More recently, back in 1997, the U.S. government traded ad time in exchange for anti-drug motifs in network programming, in dollar amounts that make Armstrong Williams' payoff look minuscule. And, of course, it's not just the government. Corporations, interest groups, and others try to influence the media, and while outright payola isn't as rare as it ought to be, it's usually a bit more subtle than that. Nonetheless, it's astounding how often news stories read like press releases (sometimes they repeat press releases verbatim) and when one takes into account the extensive personal connections that frequently exist between journalists and those who would influence them, it's often hard to know who to trust. (And sometimes ideology is involved, too, as it apparently was when Walter Duranty, writing for the New York Times, covered up Stalin's mass murder of millions in the Ukraine.)

Bloggers, of course, call themselves more trustworthy than Big Media, and probably are, if for no other reason than that they're not usually worth influencing yet. (Nobody's offered to pay me to take their side on my blog, though I have been offered money to write op-eds in favor of particular interests without disclosing it, something I declined to do; on the other hand, some bloggers have been hired by people who want to influence politics, though they haven't been, as I understand it, paid to take particular stances on their own blogs.) But how much can you trust a blog? It depends.

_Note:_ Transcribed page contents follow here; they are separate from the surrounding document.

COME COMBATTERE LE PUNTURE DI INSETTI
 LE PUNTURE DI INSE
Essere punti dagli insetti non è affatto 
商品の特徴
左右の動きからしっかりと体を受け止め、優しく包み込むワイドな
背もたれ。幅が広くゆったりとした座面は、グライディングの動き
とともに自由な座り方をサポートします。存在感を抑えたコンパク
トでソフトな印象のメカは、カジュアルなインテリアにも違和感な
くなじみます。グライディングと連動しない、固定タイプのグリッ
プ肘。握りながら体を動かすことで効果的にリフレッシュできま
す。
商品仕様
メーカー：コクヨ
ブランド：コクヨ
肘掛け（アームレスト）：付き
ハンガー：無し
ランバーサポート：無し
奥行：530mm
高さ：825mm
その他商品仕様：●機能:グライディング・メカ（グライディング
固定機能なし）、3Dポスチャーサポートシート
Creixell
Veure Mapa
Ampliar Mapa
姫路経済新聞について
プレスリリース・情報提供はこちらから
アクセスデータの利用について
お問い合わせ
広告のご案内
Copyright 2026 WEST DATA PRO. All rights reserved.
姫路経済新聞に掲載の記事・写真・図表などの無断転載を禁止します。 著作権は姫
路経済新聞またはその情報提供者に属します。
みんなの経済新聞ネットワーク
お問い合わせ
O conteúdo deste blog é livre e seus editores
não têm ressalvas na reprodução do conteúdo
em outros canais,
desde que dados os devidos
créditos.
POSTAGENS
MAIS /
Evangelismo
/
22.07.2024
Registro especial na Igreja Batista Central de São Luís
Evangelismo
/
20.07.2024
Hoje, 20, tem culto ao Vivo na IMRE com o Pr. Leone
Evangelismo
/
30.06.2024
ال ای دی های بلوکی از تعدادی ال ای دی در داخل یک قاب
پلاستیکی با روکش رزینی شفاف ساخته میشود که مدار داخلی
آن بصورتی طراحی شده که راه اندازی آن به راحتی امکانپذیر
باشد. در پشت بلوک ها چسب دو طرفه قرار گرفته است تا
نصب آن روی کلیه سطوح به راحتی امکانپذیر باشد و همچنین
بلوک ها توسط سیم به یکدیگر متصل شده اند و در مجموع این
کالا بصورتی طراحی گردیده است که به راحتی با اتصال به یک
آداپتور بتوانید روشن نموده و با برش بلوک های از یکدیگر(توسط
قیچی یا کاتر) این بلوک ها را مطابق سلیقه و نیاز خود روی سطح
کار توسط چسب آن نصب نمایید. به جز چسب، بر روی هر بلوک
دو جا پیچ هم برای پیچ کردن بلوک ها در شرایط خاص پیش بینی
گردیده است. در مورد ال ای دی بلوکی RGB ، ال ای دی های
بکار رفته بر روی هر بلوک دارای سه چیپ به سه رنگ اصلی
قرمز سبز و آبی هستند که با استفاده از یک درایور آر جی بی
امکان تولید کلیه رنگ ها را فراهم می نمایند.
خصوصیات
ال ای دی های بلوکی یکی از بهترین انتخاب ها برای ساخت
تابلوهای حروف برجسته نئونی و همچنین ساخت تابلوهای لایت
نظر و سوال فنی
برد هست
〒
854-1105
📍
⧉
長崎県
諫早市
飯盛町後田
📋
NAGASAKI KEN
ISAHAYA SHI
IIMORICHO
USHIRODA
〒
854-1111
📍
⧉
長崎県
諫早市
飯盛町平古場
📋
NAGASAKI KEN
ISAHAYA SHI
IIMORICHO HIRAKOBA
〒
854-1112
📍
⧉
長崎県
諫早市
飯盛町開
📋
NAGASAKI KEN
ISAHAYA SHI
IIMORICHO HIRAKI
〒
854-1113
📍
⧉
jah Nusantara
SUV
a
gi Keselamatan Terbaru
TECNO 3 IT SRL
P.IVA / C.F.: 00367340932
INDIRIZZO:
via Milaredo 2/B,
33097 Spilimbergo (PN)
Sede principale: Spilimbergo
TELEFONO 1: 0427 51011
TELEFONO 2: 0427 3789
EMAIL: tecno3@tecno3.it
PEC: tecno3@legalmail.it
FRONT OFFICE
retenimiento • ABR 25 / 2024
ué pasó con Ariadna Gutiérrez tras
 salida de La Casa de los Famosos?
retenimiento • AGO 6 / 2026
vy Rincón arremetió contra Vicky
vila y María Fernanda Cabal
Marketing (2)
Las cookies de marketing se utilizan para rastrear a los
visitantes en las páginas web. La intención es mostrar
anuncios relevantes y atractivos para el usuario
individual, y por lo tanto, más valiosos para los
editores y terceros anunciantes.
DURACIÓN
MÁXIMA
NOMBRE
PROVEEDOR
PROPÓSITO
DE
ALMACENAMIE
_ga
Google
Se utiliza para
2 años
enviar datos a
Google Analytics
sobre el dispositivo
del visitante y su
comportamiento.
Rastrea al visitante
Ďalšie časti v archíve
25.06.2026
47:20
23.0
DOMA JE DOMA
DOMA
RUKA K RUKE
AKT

The personal voice in which even most anonymous blogs are written tends to inspire trust. But is that trust deserved? Sometimes, but not always. When Iraqi blogger Zeyad reported crimes by American troops I trusted him because he'd been reliable in the past, and now there's been a conviction in the case. His report could have been bogus, of course, with his earlier truthful posts merely a ruse to gain credibility, but I didn't think so, and apparently I was right. Track records matter. (Mitch Berg thinks you should look at bloggers' day jobs in assessing their credibility, though I'm not sure how much I agree with that.) Still, as Hugh Hewitt warns, "black blog ops," aimed at disinformation, are an inevitability and there are probably some going on right now. A while back, in the context of a much less significant effort to manipulate the blogosphere, I quoted scientist Thomas Ray, who once observed that "every successful system accumulates parasites." The blogosphere is successful enough now, and enough people have noticed that success, that it can expect to attract parasitism.

So who can you trust? Mostly, yourself. This disclaimer from talk-radio host (and blogger) Neal Boortz says it best:

        "Don't believe anything you read on this web page, or, for that matter, 
        anything you hear on The Neal Boortz Show, unless it is consistent 
        with what you already know to be true, or unless you have taken the time 
        to research the matter to prove its accuracy to your satisfaction. This is 
        known as 'doing your homework.'"

Or as somebody else who knew a lot about politics and the media once said, 'trust -- but verify.' It's true no matter what medium is involved.